NielsRogge / Transformers-Tutorials

This repository contains demos I made with the Transformers library by HuggingFace.
MIT License
8.48k stars 1.33k forks source link

Error while loading datasets #307

Open Rohinivv96 opened 1 year ago

Rohinivv96 commented 1 year ago

I am trying to fine-tune the SAM model. I am using the load_dataset function from datasets and I got below values for my dataset:

Dataset({ features: ['image', 'label'], num_rows: 78 }) Now, When I tried to load the ground truth of the segmentation masks using the following command:

load ground truth segmentation

ground_truth_seg = np.array(dataset[idx]["label"]) print(ground_truth_seg) np.unique(ground_truth_seg.shape)

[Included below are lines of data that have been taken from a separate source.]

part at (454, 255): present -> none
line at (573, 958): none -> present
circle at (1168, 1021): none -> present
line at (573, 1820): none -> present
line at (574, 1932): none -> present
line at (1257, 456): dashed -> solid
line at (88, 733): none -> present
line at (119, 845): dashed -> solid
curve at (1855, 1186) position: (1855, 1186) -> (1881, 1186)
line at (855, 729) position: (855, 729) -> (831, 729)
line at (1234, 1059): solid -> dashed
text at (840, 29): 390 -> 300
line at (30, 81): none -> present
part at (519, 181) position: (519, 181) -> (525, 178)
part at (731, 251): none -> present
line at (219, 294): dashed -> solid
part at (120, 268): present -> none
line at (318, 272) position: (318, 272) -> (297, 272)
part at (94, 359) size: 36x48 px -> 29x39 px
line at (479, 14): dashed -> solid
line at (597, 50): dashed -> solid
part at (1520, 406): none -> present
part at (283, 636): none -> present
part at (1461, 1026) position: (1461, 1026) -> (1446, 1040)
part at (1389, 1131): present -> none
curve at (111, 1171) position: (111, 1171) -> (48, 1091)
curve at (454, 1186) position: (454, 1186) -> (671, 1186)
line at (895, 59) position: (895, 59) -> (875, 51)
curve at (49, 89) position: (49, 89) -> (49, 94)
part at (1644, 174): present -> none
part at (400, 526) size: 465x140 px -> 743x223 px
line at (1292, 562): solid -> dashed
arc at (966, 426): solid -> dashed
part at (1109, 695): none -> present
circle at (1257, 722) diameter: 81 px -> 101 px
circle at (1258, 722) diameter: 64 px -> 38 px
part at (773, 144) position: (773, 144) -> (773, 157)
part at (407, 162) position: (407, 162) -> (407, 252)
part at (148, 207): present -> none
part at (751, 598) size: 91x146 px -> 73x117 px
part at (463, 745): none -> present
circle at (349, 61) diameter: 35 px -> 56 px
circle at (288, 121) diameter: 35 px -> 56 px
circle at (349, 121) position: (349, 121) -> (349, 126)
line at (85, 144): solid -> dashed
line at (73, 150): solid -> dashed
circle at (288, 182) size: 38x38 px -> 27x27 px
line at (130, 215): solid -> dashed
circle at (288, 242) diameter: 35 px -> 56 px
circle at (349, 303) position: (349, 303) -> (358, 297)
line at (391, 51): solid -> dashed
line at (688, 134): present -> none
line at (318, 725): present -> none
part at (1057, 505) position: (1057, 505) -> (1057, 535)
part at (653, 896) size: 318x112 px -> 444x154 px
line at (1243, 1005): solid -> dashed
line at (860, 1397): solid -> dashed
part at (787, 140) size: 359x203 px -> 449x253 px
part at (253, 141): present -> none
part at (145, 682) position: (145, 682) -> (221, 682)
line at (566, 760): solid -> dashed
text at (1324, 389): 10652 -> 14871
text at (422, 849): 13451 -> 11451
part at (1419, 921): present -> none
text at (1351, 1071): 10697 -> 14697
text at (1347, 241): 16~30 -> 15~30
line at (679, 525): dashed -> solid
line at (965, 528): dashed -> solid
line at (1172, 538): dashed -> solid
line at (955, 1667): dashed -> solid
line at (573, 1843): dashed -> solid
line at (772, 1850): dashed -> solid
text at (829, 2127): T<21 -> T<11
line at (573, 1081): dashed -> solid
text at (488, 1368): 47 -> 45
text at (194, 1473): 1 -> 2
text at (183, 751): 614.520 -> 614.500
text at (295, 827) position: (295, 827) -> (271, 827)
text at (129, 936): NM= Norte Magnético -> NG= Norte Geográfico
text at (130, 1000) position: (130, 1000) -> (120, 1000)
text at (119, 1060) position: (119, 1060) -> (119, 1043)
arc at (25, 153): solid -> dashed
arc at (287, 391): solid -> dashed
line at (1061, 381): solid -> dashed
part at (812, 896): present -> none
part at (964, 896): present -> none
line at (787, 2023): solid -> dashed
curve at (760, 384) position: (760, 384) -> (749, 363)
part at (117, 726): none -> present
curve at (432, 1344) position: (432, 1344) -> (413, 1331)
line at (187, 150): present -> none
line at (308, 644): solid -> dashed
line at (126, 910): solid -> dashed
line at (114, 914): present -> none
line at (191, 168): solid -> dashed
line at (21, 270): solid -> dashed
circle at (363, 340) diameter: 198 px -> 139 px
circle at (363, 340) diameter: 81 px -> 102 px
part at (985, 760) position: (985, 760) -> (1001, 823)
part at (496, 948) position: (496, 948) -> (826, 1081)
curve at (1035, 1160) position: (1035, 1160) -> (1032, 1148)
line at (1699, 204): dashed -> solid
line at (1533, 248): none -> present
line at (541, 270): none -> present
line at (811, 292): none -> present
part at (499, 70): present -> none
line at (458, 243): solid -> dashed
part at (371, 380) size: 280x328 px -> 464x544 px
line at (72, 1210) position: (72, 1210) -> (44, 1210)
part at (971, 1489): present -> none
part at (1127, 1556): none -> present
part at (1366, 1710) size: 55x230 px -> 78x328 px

I am getting an empty array as follows: 0 array([], dtype=float64)

Can anyone help to solve this issue.

More context about my dataset: I am using a dataset where I have 2 folders 1 is containing images and other is containing images with mask

DhruvAwasthi commented 1 year ago

Try using the below code for creating the dataset:

dataset_dir = "path_to_dataset_dir"

# assuming the dataset dir contains two subdirectories - "images" containing images, and "masks" containing masks
image_paths = [os.path.join(dataset_dir, "images", image) for image in os.listdir(os.path.join(dataset_dir, "images"))]
label_paths = [os.path.join(dataset_dir, "masks", label) for label in os.listdir(os.path.join(dataset_dir, "masks"))]

def create_dataset(image_paths, label_paths):
    dataset = Dataset.from_dict({"image": sorted(image_paths),
                                "label": sorted(label_paths)})
    dataset = dataset.cast_column("image", Image())
    dataset = dataset.cast_column("label", Image())

    return dataset

dataset = create_dataset(image_paths, label_paths)